**Task instructions**. Set down the data again word for word. Skip any pictures.

**Bounding box coordinate data**.
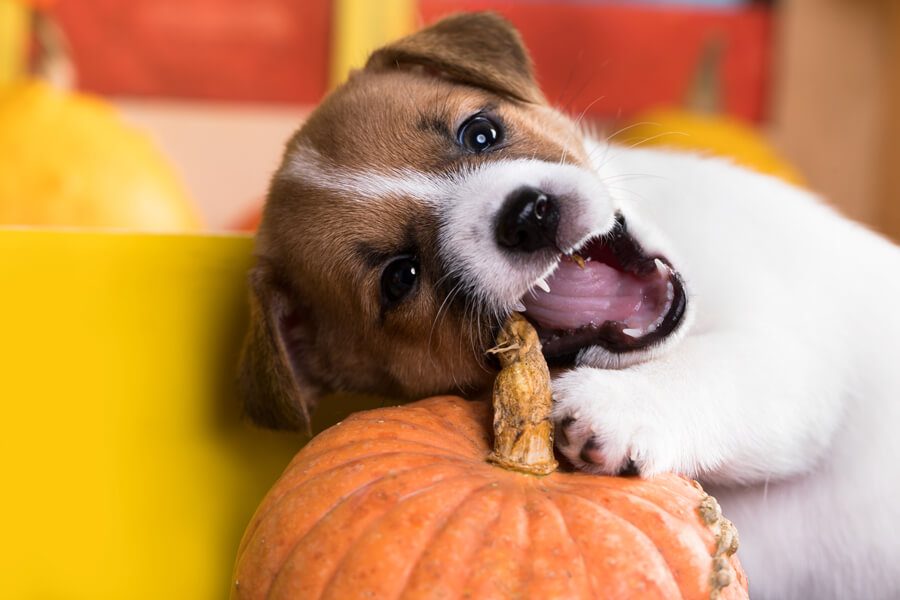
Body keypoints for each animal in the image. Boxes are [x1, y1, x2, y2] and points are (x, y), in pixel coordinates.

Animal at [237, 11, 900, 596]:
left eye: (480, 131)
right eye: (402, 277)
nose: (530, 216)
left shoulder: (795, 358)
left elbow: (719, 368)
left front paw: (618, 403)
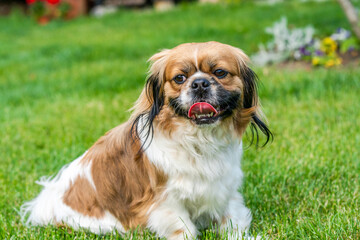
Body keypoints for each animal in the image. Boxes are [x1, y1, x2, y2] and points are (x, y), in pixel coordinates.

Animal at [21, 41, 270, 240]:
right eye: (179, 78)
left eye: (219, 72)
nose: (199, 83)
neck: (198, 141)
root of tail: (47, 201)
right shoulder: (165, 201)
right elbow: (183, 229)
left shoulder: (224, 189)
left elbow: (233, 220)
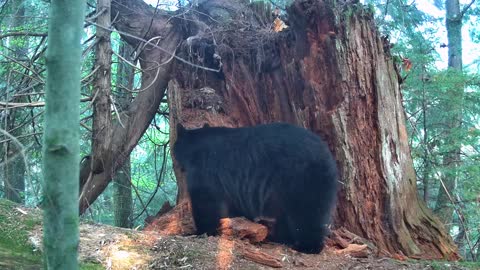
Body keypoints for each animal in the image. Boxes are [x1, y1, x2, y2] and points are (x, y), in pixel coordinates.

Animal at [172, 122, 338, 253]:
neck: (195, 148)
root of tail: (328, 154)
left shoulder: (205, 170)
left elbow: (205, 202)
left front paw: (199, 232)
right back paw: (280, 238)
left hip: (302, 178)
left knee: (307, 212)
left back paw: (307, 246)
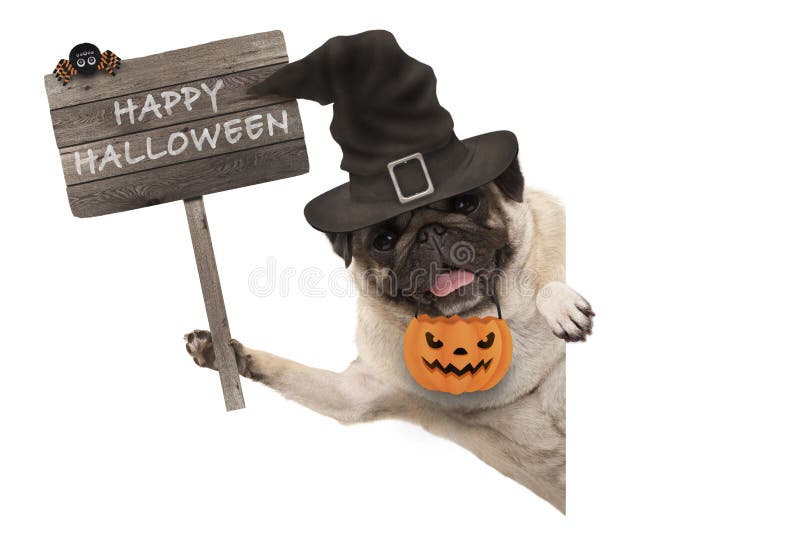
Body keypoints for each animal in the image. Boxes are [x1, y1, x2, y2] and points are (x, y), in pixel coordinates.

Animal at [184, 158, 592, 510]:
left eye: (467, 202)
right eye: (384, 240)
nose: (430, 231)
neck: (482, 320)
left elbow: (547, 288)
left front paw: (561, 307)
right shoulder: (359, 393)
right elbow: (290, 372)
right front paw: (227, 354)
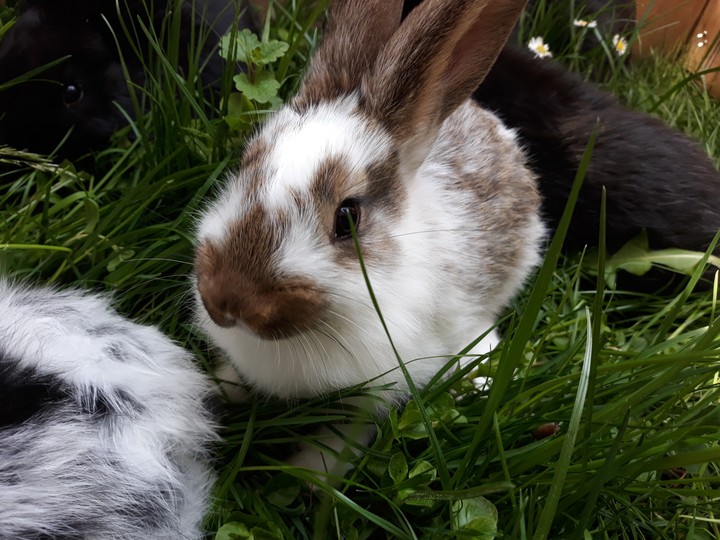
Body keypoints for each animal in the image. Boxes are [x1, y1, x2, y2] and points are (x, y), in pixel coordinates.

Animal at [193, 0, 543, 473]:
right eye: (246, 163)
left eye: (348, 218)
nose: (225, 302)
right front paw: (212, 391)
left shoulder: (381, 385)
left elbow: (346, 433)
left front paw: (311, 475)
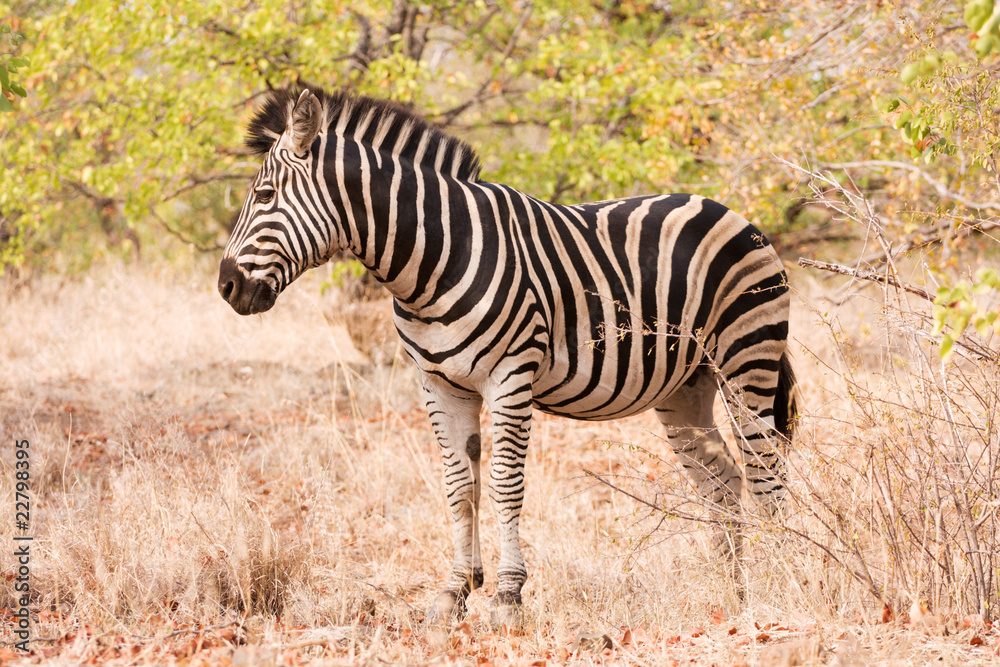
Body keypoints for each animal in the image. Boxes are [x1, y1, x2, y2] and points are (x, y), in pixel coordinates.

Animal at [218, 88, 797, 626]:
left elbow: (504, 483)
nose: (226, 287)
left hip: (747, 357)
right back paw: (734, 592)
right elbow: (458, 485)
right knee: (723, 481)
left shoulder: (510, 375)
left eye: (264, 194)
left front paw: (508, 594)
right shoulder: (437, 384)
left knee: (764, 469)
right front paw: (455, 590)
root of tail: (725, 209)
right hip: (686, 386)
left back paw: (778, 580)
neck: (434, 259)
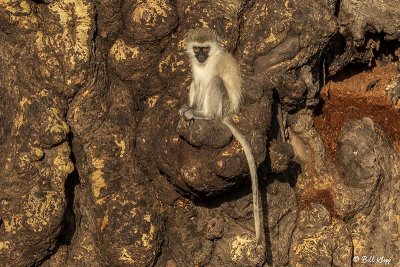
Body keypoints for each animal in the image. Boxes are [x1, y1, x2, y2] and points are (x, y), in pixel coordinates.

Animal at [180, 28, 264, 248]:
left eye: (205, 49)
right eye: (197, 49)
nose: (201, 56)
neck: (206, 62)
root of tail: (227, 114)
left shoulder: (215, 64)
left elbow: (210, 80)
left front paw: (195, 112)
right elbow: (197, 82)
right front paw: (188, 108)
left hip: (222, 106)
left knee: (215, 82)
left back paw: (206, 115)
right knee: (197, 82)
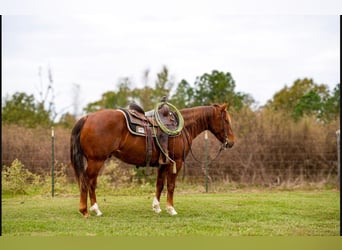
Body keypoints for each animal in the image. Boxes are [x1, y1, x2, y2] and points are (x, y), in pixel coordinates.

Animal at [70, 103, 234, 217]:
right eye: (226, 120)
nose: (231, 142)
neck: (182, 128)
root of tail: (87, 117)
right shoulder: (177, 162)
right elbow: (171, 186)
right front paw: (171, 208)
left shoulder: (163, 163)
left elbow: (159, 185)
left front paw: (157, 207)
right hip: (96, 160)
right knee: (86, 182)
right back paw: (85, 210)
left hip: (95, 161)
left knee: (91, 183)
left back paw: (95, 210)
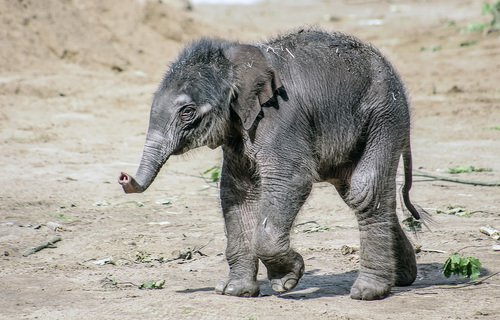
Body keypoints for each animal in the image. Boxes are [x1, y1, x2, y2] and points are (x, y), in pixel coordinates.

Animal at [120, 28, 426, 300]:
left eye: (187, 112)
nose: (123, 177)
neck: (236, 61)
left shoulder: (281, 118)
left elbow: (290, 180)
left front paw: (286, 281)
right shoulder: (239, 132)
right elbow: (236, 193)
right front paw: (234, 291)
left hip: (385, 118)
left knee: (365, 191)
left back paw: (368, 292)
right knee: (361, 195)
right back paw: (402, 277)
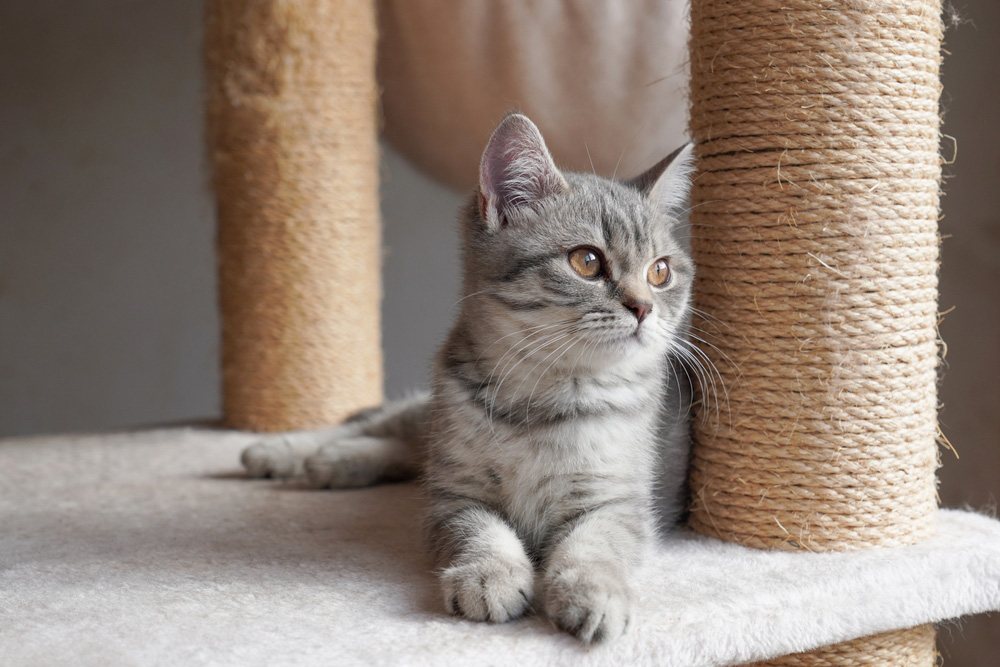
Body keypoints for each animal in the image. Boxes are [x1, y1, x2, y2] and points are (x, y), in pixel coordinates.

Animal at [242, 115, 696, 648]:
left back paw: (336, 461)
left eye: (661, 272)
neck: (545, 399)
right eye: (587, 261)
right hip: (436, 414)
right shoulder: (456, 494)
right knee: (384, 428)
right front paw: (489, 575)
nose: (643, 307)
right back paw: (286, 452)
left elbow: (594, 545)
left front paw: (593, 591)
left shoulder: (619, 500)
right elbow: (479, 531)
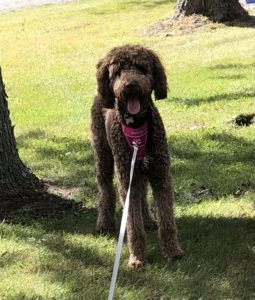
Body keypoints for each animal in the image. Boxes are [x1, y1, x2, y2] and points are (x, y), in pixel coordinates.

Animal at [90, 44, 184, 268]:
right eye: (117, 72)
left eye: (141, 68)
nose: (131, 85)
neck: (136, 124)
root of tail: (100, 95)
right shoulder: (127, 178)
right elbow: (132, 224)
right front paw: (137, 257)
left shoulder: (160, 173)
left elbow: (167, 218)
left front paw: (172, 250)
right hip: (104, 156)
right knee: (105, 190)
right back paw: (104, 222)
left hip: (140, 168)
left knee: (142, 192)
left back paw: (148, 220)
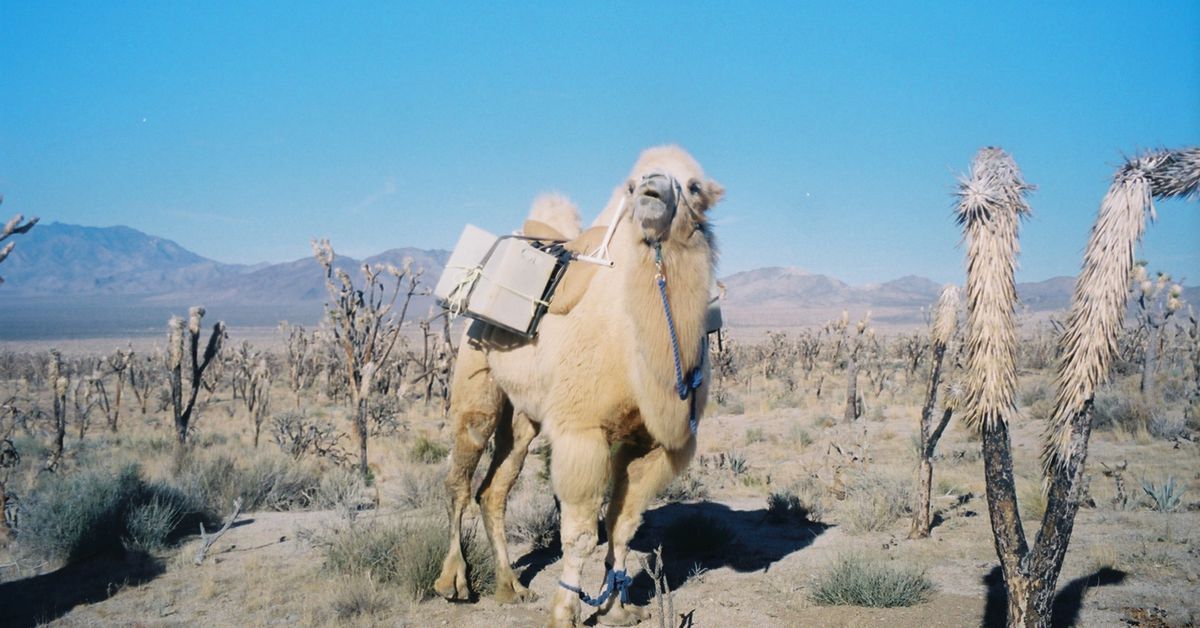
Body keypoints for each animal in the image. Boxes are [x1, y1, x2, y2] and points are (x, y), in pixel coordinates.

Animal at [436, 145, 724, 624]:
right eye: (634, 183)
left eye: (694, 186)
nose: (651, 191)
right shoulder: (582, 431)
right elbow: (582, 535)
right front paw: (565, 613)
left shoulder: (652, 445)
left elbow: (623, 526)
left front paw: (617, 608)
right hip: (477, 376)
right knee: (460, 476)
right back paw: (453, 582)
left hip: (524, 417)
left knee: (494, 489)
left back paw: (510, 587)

**Exercise response**.
Body keypoints for each animal in the image. Boxes are [x1, y1, x2, y2] and points are (x, y), in pixel coordinates.

Animal at [237, 11, 900, 596]:
left eye: (480, 131)
right eye: (402, 277)
nose: (530, 216)
left shoulder: (795, 358)
left elbow: (719, 368)
left front paw: (618, 403)
Body keypoints for each animal in the image. Boxes are [x1, y1, x2, y2] and points are (x, y), in pixel coordinates.

Animal at [21, 41, 270, 240]:
right eye: (179, 78)
left eye: (219, 72)
nose: (199, 83)
neck: (198, 141)
root of tail: (47, 201)
right shoulder: (165, 201)
right elbow: (183, 229)
left shoulder: (224, 189)
left elbow: (233, 220)
Body keypoints for each animal in the image. Boxes are [x1, y1, x2, y2] and points are (x, y), in pixel coordinates.

Animal at [172, 122, 338, 253]:
neck: (195, 148)
root of tail: (328, 154)
left shoulder: (205, 170)
left elbow: (205, 202)
left front paw: (199, 232)
right back paw: (280, 238)
left hip: (302, 178)
left knee: (307, 212)
left back paw: (307, 246)
Body keypoints for each animal in the image. Boxes are [x1, y1, x2, y2] and points are (x, y), in pixel coordinates.

Animal at [184, 158, 592, 510]:
left eye: (467, 202)
right eye: (384, 240)
nose: (430, 231)
neck: (482, 320)
left elbow: (547, 288)
left front paw: (561, 307)
right shoulder: (359, 393)
right elbow: (290, 372)
right front paw: (227, 354)
Body keypoints for each animal in the image. Boxes are [x1, y1, x2, y2] and points are (x, y), in pixel coordinates.

Animal at [193, 0, 543, 473]:
right eye: (246, 163)
left eye: (348, 218)
nose: (225, 302)
right front paw: (212, 391)
left shoulder: (381, 385)
left elbow: (346, 433)
left front paw: (311, 475)
Body keypoints for each animal in the image. Boxes are [x1, y1, x2, y2] and points are (x, y), in pixel coordinates.

Animal at [218, 88, 797, 626]:
left elbow: (504, 483)
nose: (226, 287)
left hip: (747, 357)
right back paw: (734, 592)
right elbow: (458, 485)
right knee: (723, 481)
left shoulder: (510, 375)
left eye: (264, 194)
left front paw: (508, 594)
right shoulder: (437, 384)
left knee: (764, 469)
right front paw: (455, 590)
root of tail: (725, 209)
right hip: (686, 386)
left back paw: (778, 580)
neck: (434, 259)
Body keypoints for each animal in the image. Boxes are [x1, y1, x2, y2] and points are (x, y), in pixel coordinates.

Animal at [180, 28, 264, 248]:
left eye: (205, 49)
right eye: (197, 49)
nose: (201, 56)
neck: (206, 62)
root of tail: (227, 114)
left shoulder: (215, 64)
left elbow: (210, 80)
left front paw: (195, 112)
right elbow: (197, 82)
right front paw: (188, 108)
left hip: (222, 106)
left knee: (215, 82)
left back paw: (206, 115)
right knee: (197, 82)
Body keypoints for each animal in the image. Boxes are [x1, y1, x2, y2] and points are (x, y), in pixel coordinates.

Animal at [70, 103, 234, 217]:
right eye: (226, 120)
nose: (231, 142)
neck: (182, 128)
root of tail: (87, 117)
right shoulder: (177, 162)
right elbow: (171, 186)
right front paw: (171, 208)
left shoulder: (163, 163)
left elbow: (159, 185)
left front paw: (157, 207)
right hip: (96, 160)
right knee: (86, 182)
right back paw: (85, 210)
left hip: (95, 161)
left knee: (91, 183)
left back paw: (95, 210)
Body keypoints for each animal in the image. Boxes are [x1, y1, x2, y2] and points are (x, y), in pixel coordinates.

Animal at [120, 28, 426, 300]:
left eye: (187, 112)
nose: (123, 177)
neck: (236, 61)
left shoulder: (281, 118)
left elbow: (290, 180)
left front paw: (286, 281)
right shoulder: (239, 132)
right elbow: (236, 193)
right front paw: (234, 291)
left hip: (385, 118)
left knee: (365, 191)
left back paw: (368, 292)
right knee: (361, 195)
right back paw: (402, 277)
Body keypoints for each animal in the image. Boxes are [x1, y1, x2, y2] and points are (x, y), in pixel coordinates.

Animal at [242, 115, 696, 648]:
left back paw: (336, 461)
left eye: (661, 272)
neck: (545, 399)
right eye: (587, 261)
right hip: (436, 414)
right shoulder: (456, 494)
right knee: (384, 428)
right front paw: (489, 575)
nose: (643, 307)
right back paw: (286, 452)
left elbow: (594, 545)
left front paw: (593, 591)
left shoulder: (619, 500)
right elbow: (479, 531)
Body keypoints for each animal in the image. Boxes are [x1, y1, x2, y2] and points are (x, y), in pixel coordinates.

Animal at [90, 44, 184, 268]:
right eye: (117, 72)
left eye: (141, 68)
nose: (131, 85)
neck: (136, 124)
root of tail: (100, 95)
right shoulder: (127, 178)
right elbow: (132, 224)
right front paw: (137, 257)
left shoulder: (160, 173)
left elbow: (167, 218)
left front paw: (172, 250)
right hip: (104, 156)
right knee: (105, 190)
right back paw: (104, 222)
left hip: (140, 168)
left knee: (142, 192)
left back paw: (148, 220)
Body keypoints for each animal in the image. Boxes are [x1, y1, x2, y2] and points are (x, y), in pixel coordinates.

Animal at [436, 145, 724, 624]:
right eye: (634, 183)
left eye: (694, 186)
nose: (651, 191)
right shoulder: (582, 431)
right elbow: (582, 535)
right front paw: (565, 613)
left shoulder: (652, 445)
left elbow: (623, 526)
left front paw: (617, 608)
right hip: (477, 376)
right knee: (460, 476)
right back paw: (453, 582)
left hip: (524, 417)
left knee: (494, 489)
left back paw: (510, 587)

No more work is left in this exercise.